**WHAT THE TASK ASKS**
What are the lines, word for word, from the line with "51: (285, 231, 0.22)" up to and including the line with "8: (284, 195, 0.25)" in the records below? Omit the pictures.

**EXTRACTED INFORMATION**
══════════

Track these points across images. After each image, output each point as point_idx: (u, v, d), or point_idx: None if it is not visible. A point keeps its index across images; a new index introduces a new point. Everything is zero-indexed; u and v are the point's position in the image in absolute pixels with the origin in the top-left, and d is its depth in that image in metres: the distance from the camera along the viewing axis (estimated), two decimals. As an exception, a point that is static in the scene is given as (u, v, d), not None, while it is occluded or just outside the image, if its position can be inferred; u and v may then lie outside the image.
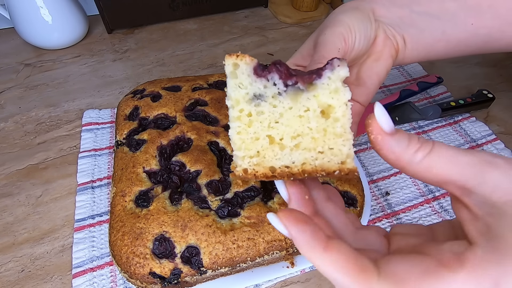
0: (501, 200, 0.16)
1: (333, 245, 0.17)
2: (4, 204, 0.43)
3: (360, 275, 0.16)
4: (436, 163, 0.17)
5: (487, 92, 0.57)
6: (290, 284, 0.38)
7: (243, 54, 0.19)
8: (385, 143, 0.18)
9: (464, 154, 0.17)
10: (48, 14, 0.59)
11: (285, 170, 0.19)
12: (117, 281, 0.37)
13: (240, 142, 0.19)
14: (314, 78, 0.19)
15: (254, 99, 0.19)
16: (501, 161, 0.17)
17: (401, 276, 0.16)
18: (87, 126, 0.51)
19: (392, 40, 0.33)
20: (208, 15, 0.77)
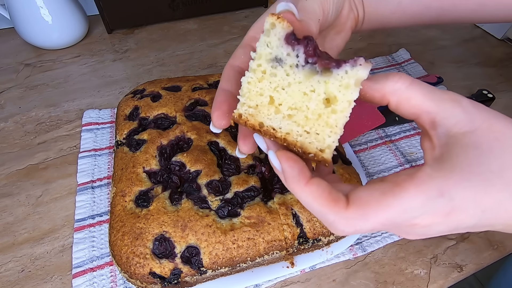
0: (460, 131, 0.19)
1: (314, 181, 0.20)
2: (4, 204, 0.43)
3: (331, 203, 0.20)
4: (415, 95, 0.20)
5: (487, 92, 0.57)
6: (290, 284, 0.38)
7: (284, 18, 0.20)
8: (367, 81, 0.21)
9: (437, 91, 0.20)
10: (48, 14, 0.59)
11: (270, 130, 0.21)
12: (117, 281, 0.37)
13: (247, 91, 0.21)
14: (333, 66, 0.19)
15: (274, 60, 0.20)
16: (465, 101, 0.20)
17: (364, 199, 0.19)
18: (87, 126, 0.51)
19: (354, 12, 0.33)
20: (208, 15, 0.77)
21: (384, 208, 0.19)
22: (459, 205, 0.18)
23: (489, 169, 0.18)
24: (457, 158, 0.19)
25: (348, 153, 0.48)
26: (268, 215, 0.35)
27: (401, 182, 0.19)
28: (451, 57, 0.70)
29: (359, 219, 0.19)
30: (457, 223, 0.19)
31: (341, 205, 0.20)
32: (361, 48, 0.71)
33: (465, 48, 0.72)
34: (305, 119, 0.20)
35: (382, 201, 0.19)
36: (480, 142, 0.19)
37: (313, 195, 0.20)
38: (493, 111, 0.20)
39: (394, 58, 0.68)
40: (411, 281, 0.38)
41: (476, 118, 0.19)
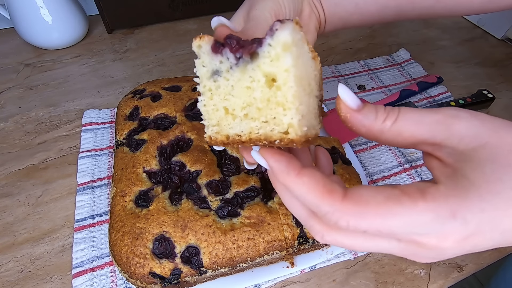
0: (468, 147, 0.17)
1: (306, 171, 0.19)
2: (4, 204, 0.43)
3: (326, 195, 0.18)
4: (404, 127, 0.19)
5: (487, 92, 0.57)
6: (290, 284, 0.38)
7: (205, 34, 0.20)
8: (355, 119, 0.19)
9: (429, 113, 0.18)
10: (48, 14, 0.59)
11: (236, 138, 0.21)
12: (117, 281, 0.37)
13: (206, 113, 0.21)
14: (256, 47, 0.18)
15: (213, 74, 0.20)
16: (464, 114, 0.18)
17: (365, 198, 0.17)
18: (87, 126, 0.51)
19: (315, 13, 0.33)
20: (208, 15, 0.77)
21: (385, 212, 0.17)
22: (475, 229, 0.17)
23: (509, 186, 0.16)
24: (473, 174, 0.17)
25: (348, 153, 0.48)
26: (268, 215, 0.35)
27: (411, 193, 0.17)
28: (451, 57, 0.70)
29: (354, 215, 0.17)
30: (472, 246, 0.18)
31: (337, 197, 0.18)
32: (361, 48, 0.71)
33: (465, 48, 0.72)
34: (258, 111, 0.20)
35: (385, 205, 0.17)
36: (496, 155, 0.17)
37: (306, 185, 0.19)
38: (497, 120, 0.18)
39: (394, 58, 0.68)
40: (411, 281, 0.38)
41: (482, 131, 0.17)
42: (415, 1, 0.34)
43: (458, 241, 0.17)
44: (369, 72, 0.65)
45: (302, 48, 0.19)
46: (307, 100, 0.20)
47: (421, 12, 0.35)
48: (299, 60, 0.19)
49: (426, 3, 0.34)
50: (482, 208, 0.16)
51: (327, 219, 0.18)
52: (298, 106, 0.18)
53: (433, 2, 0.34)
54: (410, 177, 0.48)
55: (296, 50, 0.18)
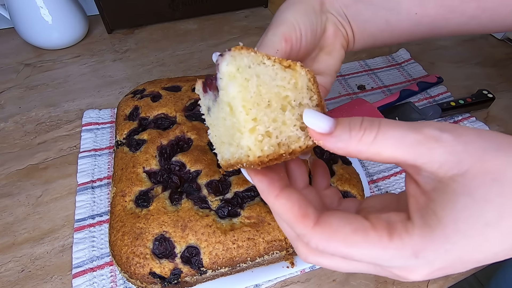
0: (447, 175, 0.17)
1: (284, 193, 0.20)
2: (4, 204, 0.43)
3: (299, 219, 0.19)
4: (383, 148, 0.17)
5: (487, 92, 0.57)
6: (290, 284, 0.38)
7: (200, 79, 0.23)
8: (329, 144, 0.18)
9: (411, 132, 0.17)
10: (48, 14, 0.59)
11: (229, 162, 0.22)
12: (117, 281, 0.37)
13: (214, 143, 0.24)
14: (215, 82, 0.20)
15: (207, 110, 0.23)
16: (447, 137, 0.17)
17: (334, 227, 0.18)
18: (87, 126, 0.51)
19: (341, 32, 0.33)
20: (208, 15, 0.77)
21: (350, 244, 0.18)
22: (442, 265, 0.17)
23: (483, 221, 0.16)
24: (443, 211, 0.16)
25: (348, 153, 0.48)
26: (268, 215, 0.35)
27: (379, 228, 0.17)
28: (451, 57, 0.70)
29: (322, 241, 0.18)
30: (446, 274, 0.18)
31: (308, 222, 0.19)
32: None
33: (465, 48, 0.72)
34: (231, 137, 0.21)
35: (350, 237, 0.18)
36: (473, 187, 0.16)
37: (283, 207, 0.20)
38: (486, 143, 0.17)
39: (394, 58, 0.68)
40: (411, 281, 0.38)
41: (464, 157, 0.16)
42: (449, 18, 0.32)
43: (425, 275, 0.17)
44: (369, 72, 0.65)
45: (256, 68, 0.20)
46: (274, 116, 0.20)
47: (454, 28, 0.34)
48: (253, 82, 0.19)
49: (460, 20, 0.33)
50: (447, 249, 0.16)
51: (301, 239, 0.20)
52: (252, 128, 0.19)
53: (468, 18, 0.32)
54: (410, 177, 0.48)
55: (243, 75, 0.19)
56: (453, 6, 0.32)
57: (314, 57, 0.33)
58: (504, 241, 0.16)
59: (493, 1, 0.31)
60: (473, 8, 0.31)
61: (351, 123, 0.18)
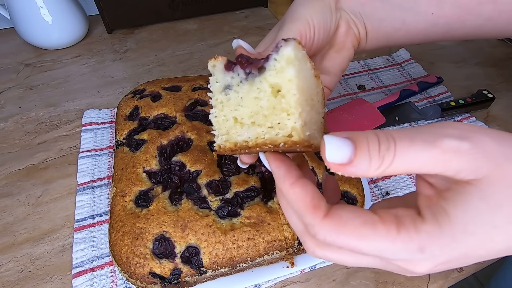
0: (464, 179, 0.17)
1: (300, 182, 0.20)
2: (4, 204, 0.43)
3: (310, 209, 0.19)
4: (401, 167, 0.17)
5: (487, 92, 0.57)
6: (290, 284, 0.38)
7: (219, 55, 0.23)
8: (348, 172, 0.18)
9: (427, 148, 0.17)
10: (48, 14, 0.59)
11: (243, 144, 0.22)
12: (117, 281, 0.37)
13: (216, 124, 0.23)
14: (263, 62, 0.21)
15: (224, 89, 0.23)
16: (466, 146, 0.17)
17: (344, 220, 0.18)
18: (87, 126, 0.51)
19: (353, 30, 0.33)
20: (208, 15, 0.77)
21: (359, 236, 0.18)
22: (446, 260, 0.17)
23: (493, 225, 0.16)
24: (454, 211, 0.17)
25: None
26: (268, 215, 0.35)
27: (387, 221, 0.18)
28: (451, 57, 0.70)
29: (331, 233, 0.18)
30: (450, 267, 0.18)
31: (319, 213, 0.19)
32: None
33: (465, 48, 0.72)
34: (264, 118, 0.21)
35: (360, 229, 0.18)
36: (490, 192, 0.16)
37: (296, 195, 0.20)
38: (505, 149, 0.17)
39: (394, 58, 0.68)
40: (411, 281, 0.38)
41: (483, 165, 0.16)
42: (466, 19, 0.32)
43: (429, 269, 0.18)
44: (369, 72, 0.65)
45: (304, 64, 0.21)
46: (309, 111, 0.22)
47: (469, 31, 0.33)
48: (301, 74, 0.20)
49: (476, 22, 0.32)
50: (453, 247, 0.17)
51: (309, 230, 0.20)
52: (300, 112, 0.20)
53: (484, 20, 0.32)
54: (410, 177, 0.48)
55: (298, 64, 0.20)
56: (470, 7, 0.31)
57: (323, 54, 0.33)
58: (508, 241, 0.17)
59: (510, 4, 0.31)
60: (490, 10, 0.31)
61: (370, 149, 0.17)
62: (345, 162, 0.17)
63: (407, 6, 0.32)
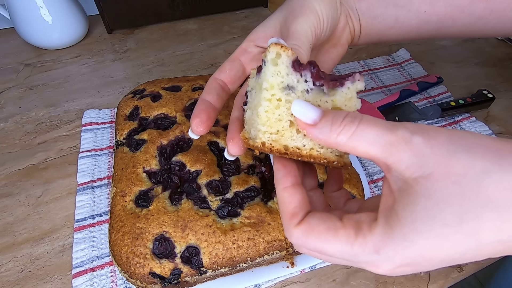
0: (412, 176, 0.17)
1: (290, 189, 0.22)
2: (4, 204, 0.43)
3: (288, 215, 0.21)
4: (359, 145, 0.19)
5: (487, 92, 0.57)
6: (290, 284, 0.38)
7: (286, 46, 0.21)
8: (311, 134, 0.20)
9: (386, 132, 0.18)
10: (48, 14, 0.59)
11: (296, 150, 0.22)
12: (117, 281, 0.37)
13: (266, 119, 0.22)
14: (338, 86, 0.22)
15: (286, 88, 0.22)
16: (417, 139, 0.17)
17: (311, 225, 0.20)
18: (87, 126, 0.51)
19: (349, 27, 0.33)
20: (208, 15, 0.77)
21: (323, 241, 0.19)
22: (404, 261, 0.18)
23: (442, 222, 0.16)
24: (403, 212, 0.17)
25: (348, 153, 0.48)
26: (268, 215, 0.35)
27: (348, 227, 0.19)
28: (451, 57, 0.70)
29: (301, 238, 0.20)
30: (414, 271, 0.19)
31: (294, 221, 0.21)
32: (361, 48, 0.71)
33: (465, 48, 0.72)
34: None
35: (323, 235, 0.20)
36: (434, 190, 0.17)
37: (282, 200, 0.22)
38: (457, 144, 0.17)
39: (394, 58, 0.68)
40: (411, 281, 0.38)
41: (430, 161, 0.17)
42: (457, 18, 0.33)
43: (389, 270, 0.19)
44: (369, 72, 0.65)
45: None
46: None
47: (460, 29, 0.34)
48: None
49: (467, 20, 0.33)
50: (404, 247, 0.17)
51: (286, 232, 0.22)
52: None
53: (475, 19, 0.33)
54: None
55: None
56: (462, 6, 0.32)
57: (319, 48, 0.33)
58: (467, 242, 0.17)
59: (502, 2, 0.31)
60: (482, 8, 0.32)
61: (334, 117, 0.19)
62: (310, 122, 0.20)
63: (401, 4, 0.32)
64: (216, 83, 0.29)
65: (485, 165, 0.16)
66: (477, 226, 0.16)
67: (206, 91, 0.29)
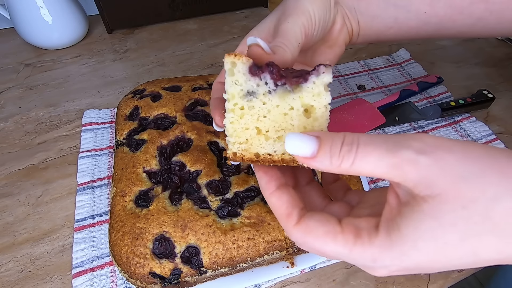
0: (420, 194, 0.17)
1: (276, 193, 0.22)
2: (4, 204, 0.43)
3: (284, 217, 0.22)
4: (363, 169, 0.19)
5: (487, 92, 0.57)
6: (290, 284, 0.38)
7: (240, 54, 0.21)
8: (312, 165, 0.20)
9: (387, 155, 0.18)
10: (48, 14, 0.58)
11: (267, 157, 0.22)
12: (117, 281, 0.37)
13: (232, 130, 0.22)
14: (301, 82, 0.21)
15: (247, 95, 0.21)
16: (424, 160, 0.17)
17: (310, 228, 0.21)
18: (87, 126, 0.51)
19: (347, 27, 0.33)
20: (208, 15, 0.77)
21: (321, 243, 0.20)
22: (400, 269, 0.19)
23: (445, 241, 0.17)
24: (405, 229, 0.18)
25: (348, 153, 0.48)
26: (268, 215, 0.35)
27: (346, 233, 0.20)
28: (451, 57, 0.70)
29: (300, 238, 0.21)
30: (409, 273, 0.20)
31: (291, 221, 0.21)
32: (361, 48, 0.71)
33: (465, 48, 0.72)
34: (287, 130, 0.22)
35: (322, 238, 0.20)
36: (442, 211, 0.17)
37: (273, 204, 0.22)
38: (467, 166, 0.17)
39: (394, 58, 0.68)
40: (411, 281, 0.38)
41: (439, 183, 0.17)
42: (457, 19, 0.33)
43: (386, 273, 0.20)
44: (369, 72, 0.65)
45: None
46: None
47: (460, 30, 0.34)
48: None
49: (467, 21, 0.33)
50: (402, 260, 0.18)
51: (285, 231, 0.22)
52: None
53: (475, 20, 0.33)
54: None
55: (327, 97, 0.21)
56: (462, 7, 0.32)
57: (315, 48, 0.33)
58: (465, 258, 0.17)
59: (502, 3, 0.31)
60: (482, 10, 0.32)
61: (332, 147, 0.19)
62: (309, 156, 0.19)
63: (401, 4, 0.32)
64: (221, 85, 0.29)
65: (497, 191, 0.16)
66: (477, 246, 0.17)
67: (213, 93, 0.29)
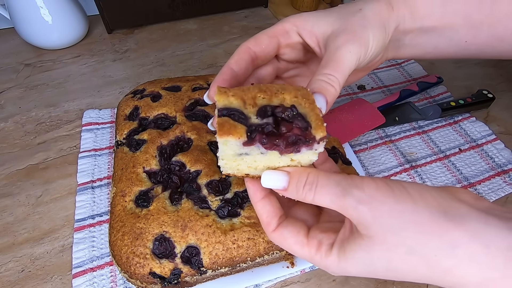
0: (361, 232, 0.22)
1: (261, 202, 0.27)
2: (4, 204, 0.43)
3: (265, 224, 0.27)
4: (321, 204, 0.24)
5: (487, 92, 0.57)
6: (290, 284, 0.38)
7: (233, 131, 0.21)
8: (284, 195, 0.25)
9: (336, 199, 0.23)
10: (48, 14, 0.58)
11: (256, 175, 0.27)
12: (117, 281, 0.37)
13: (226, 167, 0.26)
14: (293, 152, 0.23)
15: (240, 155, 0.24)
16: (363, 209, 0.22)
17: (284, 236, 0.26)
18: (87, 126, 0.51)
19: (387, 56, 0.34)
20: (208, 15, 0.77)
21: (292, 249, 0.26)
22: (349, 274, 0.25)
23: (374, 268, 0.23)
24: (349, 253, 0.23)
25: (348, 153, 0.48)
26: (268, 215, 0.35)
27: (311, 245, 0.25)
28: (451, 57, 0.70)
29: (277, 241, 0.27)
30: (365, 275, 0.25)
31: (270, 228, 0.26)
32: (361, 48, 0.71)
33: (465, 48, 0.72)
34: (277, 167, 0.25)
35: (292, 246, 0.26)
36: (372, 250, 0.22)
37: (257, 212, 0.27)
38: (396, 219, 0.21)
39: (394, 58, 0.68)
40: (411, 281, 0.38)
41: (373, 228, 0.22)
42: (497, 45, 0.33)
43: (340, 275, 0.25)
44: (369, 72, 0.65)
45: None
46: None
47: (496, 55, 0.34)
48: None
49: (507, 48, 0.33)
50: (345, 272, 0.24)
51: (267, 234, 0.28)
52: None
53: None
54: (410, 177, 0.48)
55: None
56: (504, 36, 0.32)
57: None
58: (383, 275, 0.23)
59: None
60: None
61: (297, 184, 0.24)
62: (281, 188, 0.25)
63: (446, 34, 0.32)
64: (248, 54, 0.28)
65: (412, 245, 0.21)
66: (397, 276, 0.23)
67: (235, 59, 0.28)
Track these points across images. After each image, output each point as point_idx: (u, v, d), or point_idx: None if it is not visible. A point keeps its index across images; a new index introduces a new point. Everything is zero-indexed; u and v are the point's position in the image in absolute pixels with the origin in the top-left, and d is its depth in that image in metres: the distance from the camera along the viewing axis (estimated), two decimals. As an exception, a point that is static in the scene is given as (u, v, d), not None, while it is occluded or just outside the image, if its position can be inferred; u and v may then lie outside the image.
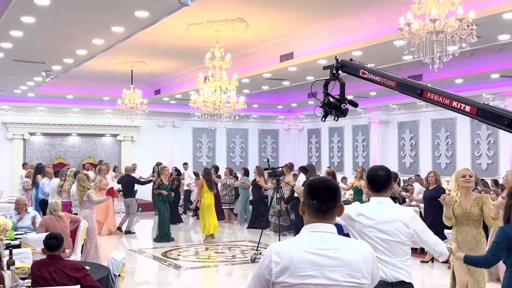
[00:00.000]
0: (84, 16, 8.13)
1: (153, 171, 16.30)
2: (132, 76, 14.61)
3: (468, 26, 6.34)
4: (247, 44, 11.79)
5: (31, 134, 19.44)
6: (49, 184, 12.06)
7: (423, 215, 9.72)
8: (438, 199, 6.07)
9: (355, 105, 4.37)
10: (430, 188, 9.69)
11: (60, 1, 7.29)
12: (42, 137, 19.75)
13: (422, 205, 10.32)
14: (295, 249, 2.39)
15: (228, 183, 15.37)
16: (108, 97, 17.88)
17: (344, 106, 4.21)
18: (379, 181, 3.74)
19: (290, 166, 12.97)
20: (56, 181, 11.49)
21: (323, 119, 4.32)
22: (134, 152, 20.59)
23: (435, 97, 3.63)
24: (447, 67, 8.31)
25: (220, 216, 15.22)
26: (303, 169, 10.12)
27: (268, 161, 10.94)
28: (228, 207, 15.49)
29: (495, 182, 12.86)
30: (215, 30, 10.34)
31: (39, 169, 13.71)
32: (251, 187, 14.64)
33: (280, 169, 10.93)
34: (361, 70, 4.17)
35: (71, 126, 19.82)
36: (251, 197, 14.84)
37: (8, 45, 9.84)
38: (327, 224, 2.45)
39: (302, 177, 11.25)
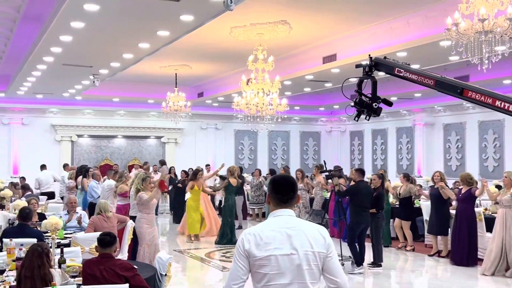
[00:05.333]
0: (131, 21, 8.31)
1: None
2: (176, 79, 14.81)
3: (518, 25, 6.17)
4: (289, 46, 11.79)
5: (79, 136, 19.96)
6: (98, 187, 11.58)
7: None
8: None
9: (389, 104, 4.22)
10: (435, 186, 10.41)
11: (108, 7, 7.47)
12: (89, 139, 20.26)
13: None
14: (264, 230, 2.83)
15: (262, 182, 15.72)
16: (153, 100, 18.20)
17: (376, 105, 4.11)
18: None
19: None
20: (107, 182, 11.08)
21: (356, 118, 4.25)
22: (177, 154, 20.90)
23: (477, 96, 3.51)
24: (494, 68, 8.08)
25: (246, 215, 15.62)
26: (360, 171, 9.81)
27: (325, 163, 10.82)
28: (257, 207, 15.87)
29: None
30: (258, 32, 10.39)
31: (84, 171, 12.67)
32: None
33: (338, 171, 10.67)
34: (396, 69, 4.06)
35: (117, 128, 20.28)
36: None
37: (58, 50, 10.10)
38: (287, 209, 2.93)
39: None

══════════

**EXERCISE RESPONSE**
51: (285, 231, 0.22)
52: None
53: (475, 20, 0.33)
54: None
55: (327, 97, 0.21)
56: (462, 7, 0.32)
57: (315, 48, 0.33)
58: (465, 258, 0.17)
59: (502, 3, 0.31)
60: (482, 10, 0.32)
61: (332, 147, 0.19)
62: (309, 156, 0.19)
63: (401, 4, 0.32)
64: (221, 85, 0.29)
65: (497, 191, 0.16)
66: (477, 246, 0.17)
67: (213, 93, 0.29)
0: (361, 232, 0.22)
1: (261, 202, 0.27)
2: (4, 204, 0.43)
3: (265, 224, 0.27)
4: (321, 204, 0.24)
5: (487, 92, 0.57)
6: (290, 284, 0.38)
7: (233, 131, 0.21)
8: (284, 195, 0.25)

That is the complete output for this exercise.